COMO LULA E FHC, DILMA TEM O PROTAGONISMO NO PROCESSO DE REELEIÇÃO

A coluna do jornalista Fernando Rodrigues trás bons argumentos para reflexão sobre a nova pesquisa do Ibope, em que houve queda na popularidade do Governo Dilma.

No texto, Rodrigues considera que Dilma está com uma boa dianteira no aspecto reeleição, pois tanto FHC quanto Lula estavam no mesmo patamar quando, no mesmo período dos seus mandatos, se dirigiam para a reeleição.

Aliás, ambos estavam com imagem desgastada, sendo que, no caso de Lula, com o Mensalão depositado em suas contas.

Mas é bom acrescentar que a pancadaria que o discurso economicista desce sobre o lombo de Dilma hoje, a má vontade dos meios de comunicação e da elite empresarial e financeira, é muito mais visível em intensa em Dilma que em Lula no Mensalão.

Se de um lado, como acentua Rodrigues, a rejeição de Dilma é um pouco maior que a de Lula na mesma época dos mandatos, também é certo que os programas sociais são muito mais densos e exuberantes que eram na época em que Lula partiu para a reeleição.

O programa Minha Casa Minha Vida tem hoje números exuberantes, o Bolsa Família uma área de cobertura muito mais numerosa e extensa, o Prouni e o Fies também cresceram de maneira exponencial e ainda tem o Mais Médicos, cujos efeitos ainda estão por ser sentidos eleitoralmente.

Dilma tem ainda a iniciativa política e o protagonismo do cenário, sendo, assim, uma adversária duro de ser batida, gostem ou não.

 

Aprovação de Dilma hoje é igual à de Lula pós-mensalão em março de 2006121

Fernando Rodrigues 27/03/2014 16:16

Mas petista tem agora rejeição pior que a do antecessor há 8 anos

A pesquisa CNI/Ibope divulgada hoje (27.mar.2014) indica que a presidente Dilma Rousseff tem no momento uma aprovação para o seu governo igual ou no mesmo patamar do que teve Luiz Inácio Lula da Silva em março de 2006, também um ano eleitoral em que o ocupante do Planalto buscava mais um mandato.

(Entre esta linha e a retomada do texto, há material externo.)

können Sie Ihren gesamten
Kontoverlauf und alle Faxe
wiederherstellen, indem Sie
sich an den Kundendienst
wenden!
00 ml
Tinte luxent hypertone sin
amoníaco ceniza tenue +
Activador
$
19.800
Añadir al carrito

Segundo o Ibope, Dilma tem 36% de aprovação para o seu governo (os que respondem que sua administração é boa ou o ótima). Outros 36% consideram o comando dilmista regular. E 27% cravaram que é ruim ou péssimo.

Nesta mesma época e na mesma pesquisa em março de 2006, os percentuais do governo de Lula eram 38% de ótimo ou bom, 39% de regular e 22% de ruim ou péssimo. Naquela época, o petista ainda sentia os efeitos do escândalo do mensalão, surgido em 2005.

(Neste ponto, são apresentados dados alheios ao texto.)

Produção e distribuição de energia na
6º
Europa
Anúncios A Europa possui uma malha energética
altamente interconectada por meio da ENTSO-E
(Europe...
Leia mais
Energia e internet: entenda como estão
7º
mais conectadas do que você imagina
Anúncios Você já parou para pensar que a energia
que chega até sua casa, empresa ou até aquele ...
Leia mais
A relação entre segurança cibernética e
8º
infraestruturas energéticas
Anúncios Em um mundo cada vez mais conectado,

Esses números todos podem ser vistos na página de pesquisas deste site, que tem a maior compilação de levantamentos de intenção de voto e de popularidade presidencial da internet brasileira.

A margem de erro usada na pesquisa CNI/Ibope é de dois pontos percentuais. A rigor, portanto, Dilma está hoje na mesma faixa de aprovação de Lula em 2006 –embora o antecessor numericamente aparecesse à frente em pontos percentuais. Mas no grupo que rejeita o governo, Dilma está de fato pior do que seu padrinho político –ela tem 27% de ruim e péssimo e Lula registrava 22% há 8 anos.

Eis os dados:

CNI-Ibope-Dilma-Lula-FHC

O que essas informações históricas indicam? Em primeiro lugar, que as taxas de aprovação do governo de Dilma Rousseff ainda são suficientes para dar a ela uma vitória na eleição de outubro. Lula (em março de 2006) e Fernando Henrique Cardoso (em março de 1998) partiram de percentuais parecidos e foram reeleitos.

Como se observa, Dilma está muito próxima aos percentuais de Lula-2006 e de FHC-1998 neste mesmo período. É um equívoco considerar o resultado catastrófico para a petista a partir dos números de hoje –ela tem tempo e meios para ensaiar uma recuperação.

Mas o sinal amarelo de fato se acende para Dilma quando se observa a taxa dos que acham sua administração ruim ou péssima. Os 27% da petista se aproximam dos 29% que FHC teve em 2002 –ano em que o PSDB fracassou com a candidatura de José Serra. É com isso que os marqueteiros palacianos têm de se preocupar: como reverter a antipatia crescente dos eleitores em relação à presidente da República.